(Recorded data)
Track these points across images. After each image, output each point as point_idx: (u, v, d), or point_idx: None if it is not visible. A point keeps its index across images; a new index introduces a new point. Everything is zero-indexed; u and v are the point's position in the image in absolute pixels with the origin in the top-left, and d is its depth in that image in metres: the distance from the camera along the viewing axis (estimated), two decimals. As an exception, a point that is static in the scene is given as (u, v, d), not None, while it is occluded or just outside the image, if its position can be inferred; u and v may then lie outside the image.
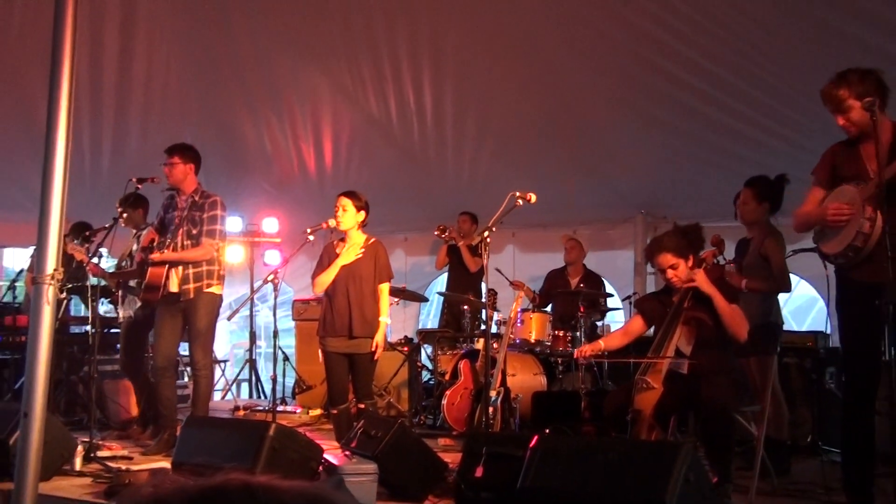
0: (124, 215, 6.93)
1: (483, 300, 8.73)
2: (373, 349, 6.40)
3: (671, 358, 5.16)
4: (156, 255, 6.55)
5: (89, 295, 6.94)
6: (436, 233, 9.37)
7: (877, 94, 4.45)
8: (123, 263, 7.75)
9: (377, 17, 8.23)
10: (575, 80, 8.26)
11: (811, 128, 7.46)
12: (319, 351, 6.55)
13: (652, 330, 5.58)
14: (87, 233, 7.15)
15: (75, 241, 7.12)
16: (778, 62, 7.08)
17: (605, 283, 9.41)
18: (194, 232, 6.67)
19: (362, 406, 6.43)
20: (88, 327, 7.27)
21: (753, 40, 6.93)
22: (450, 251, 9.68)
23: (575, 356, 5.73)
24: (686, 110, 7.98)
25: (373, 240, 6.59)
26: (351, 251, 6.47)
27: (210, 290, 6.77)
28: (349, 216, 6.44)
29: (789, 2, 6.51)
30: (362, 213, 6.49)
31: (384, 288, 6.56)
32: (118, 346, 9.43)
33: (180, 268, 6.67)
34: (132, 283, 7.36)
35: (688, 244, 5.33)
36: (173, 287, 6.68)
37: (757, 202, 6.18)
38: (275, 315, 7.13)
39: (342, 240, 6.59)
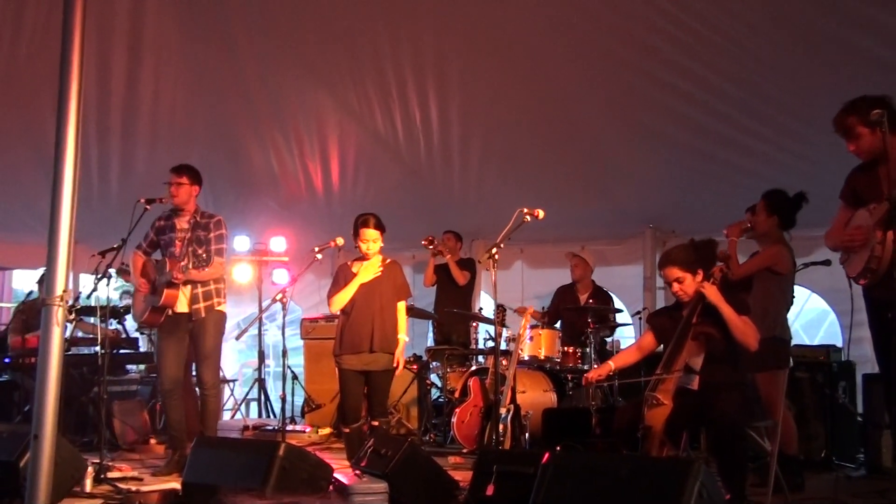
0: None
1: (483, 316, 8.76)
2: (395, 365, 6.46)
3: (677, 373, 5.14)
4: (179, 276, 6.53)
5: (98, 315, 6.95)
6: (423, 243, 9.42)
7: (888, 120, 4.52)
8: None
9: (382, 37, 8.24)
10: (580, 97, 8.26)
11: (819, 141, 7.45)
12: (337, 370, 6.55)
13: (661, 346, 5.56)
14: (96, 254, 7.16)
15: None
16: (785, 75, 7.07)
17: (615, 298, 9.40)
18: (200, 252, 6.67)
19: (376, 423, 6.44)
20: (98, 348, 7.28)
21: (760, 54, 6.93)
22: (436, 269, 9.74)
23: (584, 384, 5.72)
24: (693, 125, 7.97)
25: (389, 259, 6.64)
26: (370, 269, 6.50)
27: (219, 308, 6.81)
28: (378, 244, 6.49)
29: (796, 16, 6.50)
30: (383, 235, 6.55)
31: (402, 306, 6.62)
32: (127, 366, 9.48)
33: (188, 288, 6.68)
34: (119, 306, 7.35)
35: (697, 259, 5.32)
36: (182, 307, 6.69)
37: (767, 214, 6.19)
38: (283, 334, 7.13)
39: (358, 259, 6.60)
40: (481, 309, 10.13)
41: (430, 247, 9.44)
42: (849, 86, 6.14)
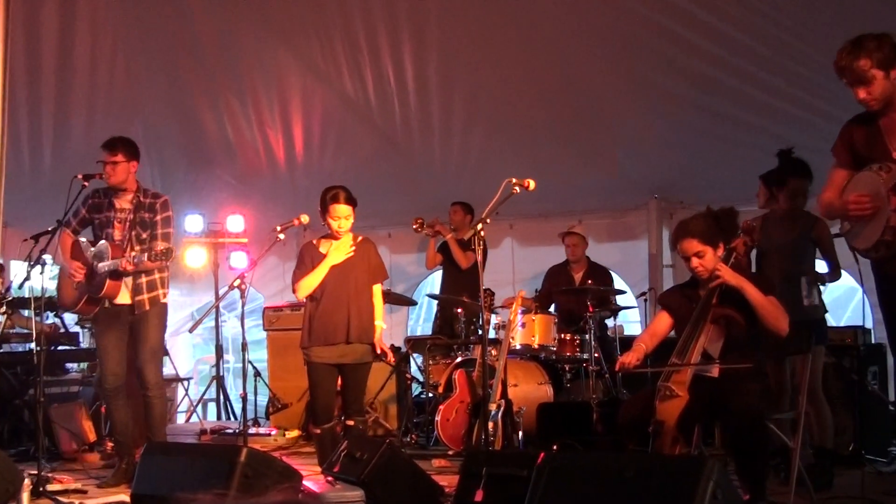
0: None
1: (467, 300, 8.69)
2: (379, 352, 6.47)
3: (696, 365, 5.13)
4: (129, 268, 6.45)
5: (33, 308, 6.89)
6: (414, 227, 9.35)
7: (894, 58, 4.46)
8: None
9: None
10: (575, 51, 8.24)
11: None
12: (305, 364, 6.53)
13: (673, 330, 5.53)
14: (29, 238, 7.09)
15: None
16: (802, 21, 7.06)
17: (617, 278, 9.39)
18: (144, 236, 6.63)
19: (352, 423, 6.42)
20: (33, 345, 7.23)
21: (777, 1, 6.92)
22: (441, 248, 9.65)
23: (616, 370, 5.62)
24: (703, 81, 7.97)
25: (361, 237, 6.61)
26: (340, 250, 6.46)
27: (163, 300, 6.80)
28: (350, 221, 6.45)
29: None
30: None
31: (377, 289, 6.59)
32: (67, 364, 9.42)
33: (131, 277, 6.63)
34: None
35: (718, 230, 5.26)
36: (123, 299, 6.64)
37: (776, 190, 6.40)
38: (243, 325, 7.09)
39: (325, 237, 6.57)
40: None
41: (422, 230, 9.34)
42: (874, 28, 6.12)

> ACTIVITY:
Send back the data above word for word, with the pictures left out.

> EXERCISE RESULT:
Track these points across images. After each image, output each point as point_idx: (u, v, d), or point_idx: None if it is not visible. A point keeps its index across images; a new index introduces a new point. Everything is zero-indexed; u and v are the point's position in the image in absolute pixels with the origin in the top-left, and d is its depth in that image in metres: the distance from the camera along the viewing axis (estimated), two decimals. As an exception, a point that is static in the scene is given as (u, v, d), not None, while it is occluded or just outside the image, if its position can be inferred; u and v may then lie outside the image.
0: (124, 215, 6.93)
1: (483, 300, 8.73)
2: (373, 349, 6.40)
3: (671, 358, 5.16)
4: (156, 255, 6.55)
5: (89, 295, 6.94)
6: (436, 233, 9.37)
7: (877, 94, 4.45)
8: (123, 263, 7.75)
9: (377, 17, 8.23)
10: (575, 80, 8.26)
11: (811, 128, 7.46)
12: (319, 351, 6.55)
13: (652, 330, 5.58)
14: (87, 233, 7.15)
15: (75, 241, 7.12)
16: (778, 62, 7.08)
17: (605, 283, 9.41)
18: (194, 232, 6.67)
19: (362, 406, 6.43)
20: (88, 327, 7.27)
21: (753, 40, 6.93)
22: (450, 251, 9.68)
23: (575, 356, 5.73)
24: (686, 110, 7.98)
25: (373, 240, 6.59)
26: (351, 251, 6.47)
27: (210, 290, 6.77)
28: (349, 216, 6.44)
29: (789, 2, 6.51)
30: (362, 213, 6.49)
31: (384, 288, 6.56)
32: (118, 346, 9.43)
33: (180, 268, 6.67)
34: (132, 283, 7.36)
35: (688, 244, 5.33)
36: (173, 287, 6.68)
37: (757, 202, 6.18)
38: (275, 315, 7.13)
39: (342, 240, 6.59)
0: None
1: (483, 316, 8.76)
2: (395, 365, 6.46)
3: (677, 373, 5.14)
4: (179, 276, 6.53)
5: (98, 315, 6.95)
6: (423, 243, 9.42)
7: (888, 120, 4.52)
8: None
9: (382, 37, 8.24)
10: (580, 97, 8.26)
11: (819, 141, 7.45)
12: (337, 370, 6.55)
13: (661, 346, 5.56)
14: (96, 254, 7.16)
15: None
16: (785, 75, 7.07)
17: (615, 298, 9.40)
18: (200, 252, 6.67)
19: (376, 423, 6.44)
20: (98, 348, 7.28)
21: (760, 54, 6.93)
22: (436, 269, 9.74)
23: (584, 384, 5.72)
24: (693, 125, 7.97)
25: (389, 259, 6.64)
26: (370, 269, 6.50)
27: (219, 308, 6.81)
28: (378, 244, 6.49)
29: (796, 16, 6.50)
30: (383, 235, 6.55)
31: (402, 306, 6.62)
32: (127, 366, 9.48)
33: (188, 288, 6.68)
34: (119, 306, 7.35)
35: (697, 259, 5.32)
36: (182, 307, 6.69)
37: (767, 214, 6.19)
38: (283, 334, 7.13)
39: (358, 259, 6.60)
40: (481, 309, 10.13)
41: (430, 247, 9.44)
42: (849, 86, 6.14)
0: None
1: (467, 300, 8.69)
2: (379, 352, 6.47)
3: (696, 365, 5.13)
4: (129, 268, 6.45)
5: (33, 308, 6.89)
6: (414, 227, 9.35)
7: (894, 58, 4.46)
8: None
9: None
10: (575, 51, 8.24)
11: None
12: (305, 364, 6.53)
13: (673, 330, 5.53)
14: (29, 238, 7.09)
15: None
16: (802, 21, 7.06)
17: (617, 278, 9.39)
18: (144, 236, 6.63)
19: (352, 423, 6.42)
20: (33, 345, 7.23)
21: (777, 1, 6.92)
22: (441, 248, 9.65)
23: (616, 370, 5.62)
24: (703, 81, 7.97)
25: (361, 237, 6.61)
26: (340, 250, 6.46)
27: (163, 300, 6.80)
28: (350, 221, 6.45)
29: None
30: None
31: (377, 289, 6.59)
32: (67, 364, 9.42)
33: (131, 277, 6.63)
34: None
35: (718, 230, 5.26)
36: (123, 299, 6.64)
37: (776, 190, 6.40)
38: (243, 325, 7.09)
39: (325, 237, 6.57)
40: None
41: (422, 230, 9.34)
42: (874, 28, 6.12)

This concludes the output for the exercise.